Brussels, 29 November 2004
Adapting diets to reduce the occurrence of Alzheimer’s or osteoporosis and more generally to improve health among the elderly are some of the possibilities revealed by EU research on nutrition and health. Specialists on the impact of nutrition on ageing are meeting today in Brussels to assess the latest developments, envisage how their findings could be used by health authorities, the medical profession and the food and catering industry, and map out future avenues for research.
“Research on nutrition for the elderly is revealing new possibilities for the prevention of disease and better health for improved quality of life,” says Science and Research Commissioner Janez Potocnik. “The elderly form a growing proportion of our population. It is part of our policy on active ageing to ensure people live longer in good health. The research being presented today will make a significant contribution in this area.”

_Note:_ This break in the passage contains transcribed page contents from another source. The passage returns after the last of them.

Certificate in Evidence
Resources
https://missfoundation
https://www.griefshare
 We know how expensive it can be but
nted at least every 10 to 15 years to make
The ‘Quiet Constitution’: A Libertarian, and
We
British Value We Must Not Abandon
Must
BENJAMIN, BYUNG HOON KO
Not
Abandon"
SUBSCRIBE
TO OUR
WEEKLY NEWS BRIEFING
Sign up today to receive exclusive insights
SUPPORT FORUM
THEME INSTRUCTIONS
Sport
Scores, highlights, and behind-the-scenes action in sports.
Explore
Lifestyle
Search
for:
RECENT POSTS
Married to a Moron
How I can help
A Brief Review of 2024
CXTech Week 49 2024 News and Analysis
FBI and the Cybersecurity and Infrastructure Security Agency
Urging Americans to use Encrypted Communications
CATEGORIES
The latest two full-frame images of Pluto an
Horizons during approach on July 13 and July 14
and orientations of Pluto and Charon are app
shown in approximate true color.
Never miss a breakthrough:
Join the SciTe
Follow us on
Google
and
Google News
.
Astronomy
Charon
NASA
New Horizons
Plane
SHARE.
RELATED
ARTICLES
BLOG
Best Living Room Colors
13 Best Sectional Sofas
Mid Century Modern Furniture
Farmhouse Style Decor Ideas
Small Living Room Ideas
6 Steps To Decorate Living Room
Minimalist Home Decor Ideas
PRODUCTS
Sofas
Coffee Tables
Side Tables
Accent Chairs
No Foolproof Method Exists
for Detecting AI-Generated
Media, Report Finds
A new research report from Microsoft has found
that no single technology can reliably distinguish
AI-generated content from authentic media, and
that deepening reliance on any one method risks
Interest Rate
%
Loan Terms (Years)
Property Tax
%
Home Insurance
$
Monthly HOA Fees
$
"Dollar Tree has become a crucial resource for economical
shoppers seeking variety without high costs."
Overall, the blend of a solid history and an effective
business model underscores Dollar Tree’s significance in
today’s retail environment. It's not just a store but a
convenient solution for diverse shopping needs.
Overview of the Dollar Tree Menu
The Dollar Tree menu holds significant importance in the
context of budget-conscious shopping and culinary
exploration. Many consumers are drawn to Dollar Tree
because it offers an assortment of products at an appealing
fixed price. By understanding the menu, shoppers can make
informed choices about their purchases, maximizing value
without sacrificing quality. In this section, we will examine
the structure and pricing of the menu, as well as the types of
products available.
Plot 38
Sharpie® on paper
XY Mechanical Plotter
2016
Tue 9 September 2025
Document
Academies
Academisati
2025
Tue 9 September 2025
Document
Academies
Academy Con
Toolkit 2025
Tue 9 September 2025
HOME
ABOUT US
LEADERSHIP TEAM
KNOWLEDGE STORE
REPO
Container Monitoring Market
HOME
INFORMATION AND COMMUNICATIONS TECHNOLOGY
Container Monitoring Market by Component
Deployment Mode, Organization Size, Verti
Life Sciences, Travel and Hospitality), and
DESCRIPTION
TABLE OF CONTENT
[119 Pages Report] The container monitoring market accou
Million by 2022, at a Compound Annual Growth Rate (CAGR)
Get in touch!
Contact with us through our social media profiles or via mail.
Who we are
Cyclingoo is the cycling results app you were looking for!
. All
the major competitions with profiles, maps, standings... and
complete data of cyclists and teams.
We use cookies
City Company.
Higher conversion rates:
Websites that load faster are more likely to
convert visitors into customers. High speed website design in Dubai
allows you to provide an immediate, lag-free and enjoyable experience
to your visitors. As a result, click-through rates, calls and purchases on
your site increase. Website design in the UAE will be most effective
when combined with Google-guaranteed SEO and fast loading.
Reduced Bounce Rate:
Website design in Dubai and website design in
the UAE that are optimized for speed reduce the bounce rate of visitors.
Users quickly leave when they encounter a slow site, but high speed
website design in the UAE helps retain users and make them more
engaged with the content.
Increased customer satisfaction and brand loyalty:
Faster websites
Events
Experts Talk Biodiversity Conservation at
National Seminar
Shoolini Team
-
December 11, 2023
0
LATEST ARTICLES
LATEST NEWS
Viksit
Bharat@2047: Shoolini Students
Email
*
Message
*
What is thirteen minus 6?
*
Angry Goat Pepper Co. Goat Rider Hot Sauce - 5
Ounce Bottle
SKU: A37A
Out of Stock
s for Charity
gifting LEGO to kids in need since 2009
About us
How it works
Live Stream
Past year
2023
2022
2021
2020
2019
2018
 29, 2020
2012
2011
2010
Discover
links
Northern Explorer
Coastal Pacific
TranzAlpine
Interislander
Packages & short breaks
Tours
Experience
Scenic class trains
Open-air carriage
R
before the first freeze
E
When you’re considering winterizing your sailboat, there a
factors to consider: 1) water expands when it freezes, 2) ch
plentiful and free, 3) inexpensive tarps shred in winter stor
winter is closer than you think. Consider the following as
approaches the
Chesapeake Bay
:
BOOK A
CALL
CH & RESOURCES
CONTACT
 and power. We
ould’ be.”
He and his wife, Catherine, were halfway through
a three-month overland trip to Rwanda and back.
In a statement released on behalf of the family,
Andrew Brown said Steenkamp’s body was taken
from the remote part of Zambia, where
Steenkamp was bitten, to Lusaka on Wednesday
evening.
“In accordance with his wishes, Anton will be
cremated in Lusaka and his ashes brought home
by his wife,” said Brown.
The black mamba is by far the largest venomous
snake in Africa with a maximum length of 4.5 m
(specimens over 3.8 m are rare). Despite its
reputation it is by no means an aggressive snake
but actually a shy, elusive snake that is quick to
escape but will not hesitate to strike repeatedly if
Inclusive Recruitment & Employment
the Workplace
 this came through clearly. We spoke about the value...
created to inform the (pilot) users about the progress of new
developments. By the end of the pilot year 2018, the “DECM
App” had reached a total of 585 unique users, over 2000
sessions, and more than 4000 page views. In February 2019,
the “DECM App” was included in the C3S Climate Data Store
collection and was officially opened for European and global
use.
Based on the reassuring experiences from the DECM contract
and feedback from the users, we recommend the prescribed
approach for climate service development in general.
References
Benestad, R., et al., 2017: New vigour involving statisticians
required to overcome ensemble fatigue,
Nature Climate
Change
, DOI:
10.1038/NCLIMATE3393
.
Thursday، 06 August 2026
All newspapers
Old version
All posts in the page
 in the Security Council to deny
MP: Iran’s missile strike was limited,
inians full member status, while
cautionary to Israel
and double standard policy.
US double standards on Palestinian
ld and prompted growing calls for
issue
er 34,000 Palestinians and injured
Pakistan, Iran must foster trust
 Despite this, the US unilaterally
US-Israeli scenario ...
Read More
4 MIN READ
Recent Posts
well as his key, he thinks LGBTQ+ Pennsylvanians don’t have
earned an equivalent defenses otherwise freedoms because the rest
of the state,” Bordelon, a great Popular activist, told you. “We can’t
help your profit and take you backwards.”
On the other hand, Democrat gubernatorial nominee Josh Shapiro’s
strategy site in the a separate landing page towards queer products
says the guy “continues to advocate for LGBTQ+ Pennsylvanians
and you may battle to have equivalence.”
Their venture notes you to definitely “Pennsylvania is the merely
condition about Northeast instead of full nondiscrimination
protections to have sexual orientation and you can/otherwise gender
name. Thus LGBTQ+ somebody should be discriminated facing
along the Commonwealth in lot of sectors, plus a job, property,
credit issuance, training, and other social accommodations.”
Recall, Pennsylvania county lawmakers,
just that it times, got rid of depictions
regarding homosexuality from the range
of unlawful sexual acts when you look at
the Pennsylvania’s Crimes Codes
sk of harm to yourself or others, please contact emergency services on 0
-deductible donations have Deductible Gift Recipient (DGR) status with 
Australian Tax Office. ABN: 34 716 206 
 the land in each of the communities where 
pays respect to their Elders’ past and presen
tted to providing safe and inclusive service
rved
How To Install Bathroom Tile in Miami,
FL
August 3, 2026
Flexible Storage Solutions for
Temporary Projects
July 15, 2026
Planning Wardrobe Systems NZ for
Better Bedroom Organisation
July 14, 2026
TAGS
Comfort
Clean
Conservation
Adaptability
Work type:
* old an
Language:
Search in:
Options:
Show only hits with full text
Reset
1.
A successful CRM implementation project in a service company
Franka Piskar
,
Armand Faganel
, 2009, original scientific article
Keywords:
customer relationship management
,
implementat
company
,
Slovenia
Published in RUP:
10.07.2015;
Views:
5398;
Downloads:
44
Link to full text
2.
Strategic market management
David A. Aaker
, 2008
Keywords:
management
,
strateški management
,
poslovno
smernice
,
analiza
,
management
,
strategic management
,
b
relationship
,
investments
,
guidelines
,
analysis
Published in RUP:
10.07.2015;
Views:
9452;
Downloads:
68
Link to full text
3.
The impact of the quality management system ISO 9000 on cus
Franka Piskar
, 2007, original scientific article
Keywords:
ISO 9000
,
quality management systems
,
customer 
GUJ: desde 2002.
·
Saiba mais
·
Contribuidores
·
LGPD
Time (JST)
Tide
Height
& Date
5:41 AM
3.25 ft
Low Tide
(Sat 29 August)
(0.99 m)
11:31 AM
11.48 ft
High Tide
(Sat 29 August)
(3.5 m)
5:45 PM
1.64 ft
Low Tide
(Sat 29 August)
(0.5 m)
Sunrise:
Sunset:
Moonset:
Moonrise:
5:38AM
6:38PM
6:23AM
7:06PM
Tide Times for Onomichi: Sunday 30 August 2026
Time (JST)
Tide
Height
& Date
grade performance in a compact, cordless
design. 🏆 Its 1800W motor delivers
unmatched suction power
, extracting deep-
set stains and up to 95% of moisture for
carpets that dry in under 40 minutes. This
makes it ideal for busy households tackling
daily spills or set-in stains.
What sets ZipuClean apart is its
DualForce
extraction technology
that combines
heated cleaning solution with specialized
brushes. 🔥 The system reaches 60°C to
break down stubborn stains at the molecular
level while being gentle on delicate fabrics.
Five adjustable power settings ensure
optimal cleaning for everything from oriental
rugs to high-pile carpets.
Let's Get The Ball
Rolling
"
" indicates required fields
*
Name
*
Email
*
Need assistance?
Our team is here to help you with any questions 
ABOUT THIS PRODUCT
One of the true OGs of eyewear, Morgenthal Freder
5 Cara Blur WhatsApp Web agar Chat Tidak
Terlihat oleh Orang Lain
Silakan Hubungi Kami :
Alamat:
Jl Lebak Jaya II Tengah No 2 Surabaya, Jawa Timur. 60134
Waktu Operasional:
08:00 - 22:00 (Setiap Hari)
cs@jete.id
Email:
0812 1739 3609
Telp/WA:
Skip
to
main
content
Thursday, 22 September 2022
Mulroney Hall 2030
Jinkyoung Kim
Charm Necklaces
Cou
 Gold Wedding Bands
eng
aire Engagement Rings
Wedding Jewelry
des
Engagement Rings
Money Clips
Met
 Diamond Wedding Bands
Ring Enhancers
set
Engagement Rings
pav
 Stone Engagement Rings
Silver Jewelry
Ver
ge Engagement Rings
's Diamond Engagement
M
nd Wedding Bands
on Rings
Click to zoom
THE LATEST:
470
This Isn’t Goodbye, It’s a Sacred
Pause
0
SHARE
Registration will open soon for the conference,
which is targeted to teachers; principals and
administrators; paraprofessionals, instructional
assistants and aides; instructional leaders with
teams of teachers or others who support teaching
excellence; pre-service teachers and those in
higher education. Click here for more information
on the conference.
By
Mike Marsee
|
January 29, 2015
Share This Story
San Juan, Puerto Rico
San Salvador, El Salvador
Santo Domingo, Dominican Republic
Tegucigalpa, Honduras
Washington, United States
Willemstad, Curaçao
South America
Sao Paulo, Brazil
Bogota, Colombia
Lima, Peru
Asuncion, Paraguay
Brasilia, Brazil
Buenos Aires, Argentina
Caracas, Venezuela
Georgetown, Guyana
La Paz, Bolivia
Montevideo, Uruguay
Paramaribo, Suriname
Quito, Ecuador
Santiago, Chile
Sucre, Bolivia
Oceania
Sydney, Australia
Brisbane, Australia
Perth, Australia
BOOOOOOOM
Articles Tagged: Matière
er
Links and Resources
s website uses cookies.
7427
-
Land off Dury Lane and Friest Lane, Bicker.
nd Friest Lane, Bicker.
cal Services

The European Commission is organising a workshop on "Research on Nutrition and Ageing" in Brussels on 29-30 November. Spanning two days, it comprises presentations of a dozen major European research projects funded by the EU through the Fifth and Sixth Framework programmes. The aim of the seminar is to assess progress made in the Fifth Framework programme and the perspectives of newly-launched projects in the Sixth Framework programme, to draw lessons for health care and identify priorities for future research
The proportion of elderly people in Europe is currently around 20% and this is predicted to increase to 25% by 2020 (World Health Organisation, WHO 2002). The most dramatic demographic changes are in the oldest age group (80 years and over). In Europe, it is estimated that the number of people over 80 years will grow from 21.4 million in 2000 to 35 million in 2025. A number of factors, including nutrition, have contributed to this increase in life expectancy.
Research into geriatric medicine is presently dominated by attempts to treat diseases that are quite common in the elderly population, but there is also the need to investigate genetic and environmental factors that allow people to remain healthy and active into their eighties and beyond. As a target group for specialised foods, the elderly have received little attention compared to other population groups. Foods designed to satisfy their nutritional needs should be nutrient-dense familiar foods, available in convenient, easy-to-open packaging and reasonably priced.
For more information on the following three projects, see MEMO/04/7
- LIPIDIET examines how specific dietary lipids could prevent Alzheimer’s disease
- OPTIFORD investigates whether a better supply of dietary vitamin D would reduce osteoporosis
- CROWNALIFE assesses the possibilities for functional foods to fulfil the specific needs of the elderly.